How an event plays out in the headlines and the charts
Ryan Littlestone wrote a great post on how he was able to trade the news and benefit from it (Today’s oil moves is a timely reminder of how to trade the news). Ryan was able to profit on a oil trade by seeing a tweet about a pipeline explosion, interpreting the news, putting on a trade and then getting the kick from the news making it’s way to the main news sites. What made it even better was oil has seen a lot of selling, so it was prime for a bullish news story. Great trade Ryan.
Of course being at the right place at the right time is important, and we at ForexLive do our best to pass on what we hear and see – as fast as humanly possible – along with trade analysis, so you can benefit as well (or at least know what is going on). These random events can turn the tide of a currency pair, commodity, equity or bond market. Hence they are important to know. However, they are not predictable. You need some good fortune, but if you pay attention to the news, you get these nuggets from time to time that work like a charm. Just ask Ryan.
What if you miss the news or don’t have access to it. What are you left with?
Well, you have yesterday’s news and analysis, and can make a judgement from it.
You also have the price and tools you can apply to that price, to determine a bias (bullish or bearish) and a RISK defining stop.
I was not watching the oil at the time that the news came out, or even looked at oil today before the event However, if I were focused on oil at the time, I would have seen the price moving higher and in fact making a move back above the a bottom trend line that was broken in yesterday’s rout to the downside. That level came in at around the 77.55 level.
Yesterday, I posted this chart and said the following:
Looking at the oil chart, the price fall below the lower trend line (currently at 77.77), keeps the sellers in control. Stay below and the dip buyers are still feeling the pinch.

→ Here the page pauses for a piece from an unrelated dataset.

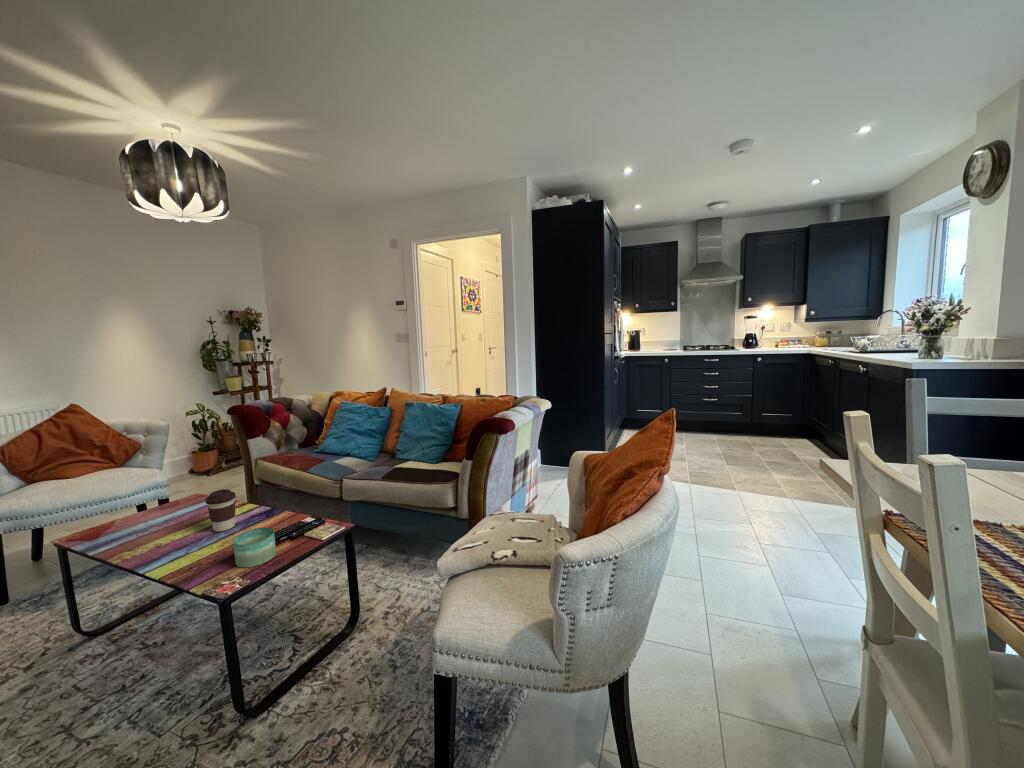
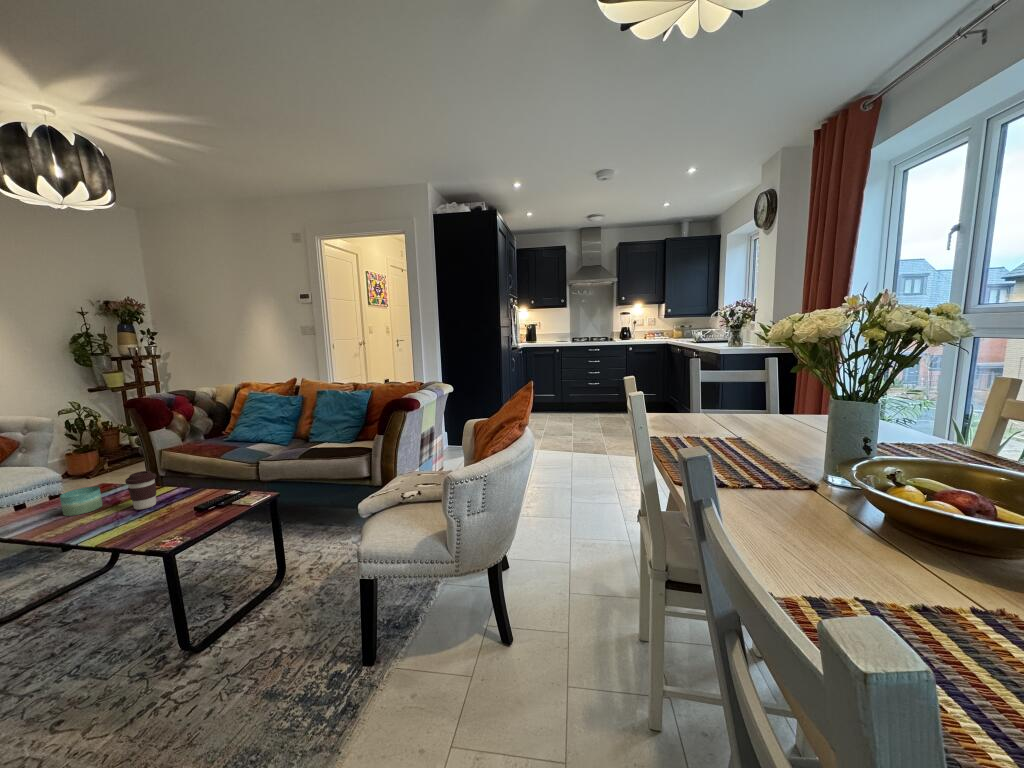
candle: present [233,528,276,567] -> present [60,486,102,516]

The technical level was established from the chart. It became a line in the sand for bearish below/bullish above.
The oil chart from yesterday’s post talking about the break lower.
Fast forward to today. Before the headline rumors (or tweets), the price moved above the trend line at the 77.55 level. This turned the bias back to the upside for oil. For the trader focused on the charts, there was a reason to go long (or at least not be short). A stop could have been placed below earlier ceiling in the day and near the close from yesterday at around the 77.30 level. The trade is on with defined risk.
Oil shoots up and stalls at the 100 hour MA and 50% retracement level.
Then the random tweet happens and the price goes shooting up through the 38.2% at the 78.49 . The next target is the 100 hour MA (blue line) and the 50% retracement at the 79.18 and 79.30 level. Technical oil trader sells against the resistance area, and books the profit from 77.55 to 79.15. After all, technically, this is a key resistance level that should hold on the first test. The price should have a difficult time getting above the 100 hour MA AND the 50% retracement level.
Technical trader, later finds out that the run up was due to the headline rumor that there was a “huge pipeline explosion” and later after exiting against the 100 hour MA and 50% retracement, he found out that the explosion was from a “commercial diesel pipeline”. No terrorism. No disruption in oil supply. He had no idea about the news that Ryan profited on.
Trade the news. Trade the charts.
Each type of trader – the news focused one or the technical trader – requires an element of luck. Ryan was lucky to see the news and because he is the wily old experienced trader he is, reacted to it and made some nice dough.
Aware technical trader who watched oil, got lucky because he saw the price move above technical resistance, defined his risk against a level below, and then benefited from the random out of the blue event. He also got lucky selling against technical resistance on the topside.
Trading is a lot about putting the odds in your favor and getting lucky. How are you going to do that? One way is watching the news and being quick enough to interpret and trade.
Another way is to look for opportunities where you can define and limit your risk using technical tools and having “traders luck” when the market does what you think it should do – even if that move comes from some rumor/new that no one – including yourself – expected.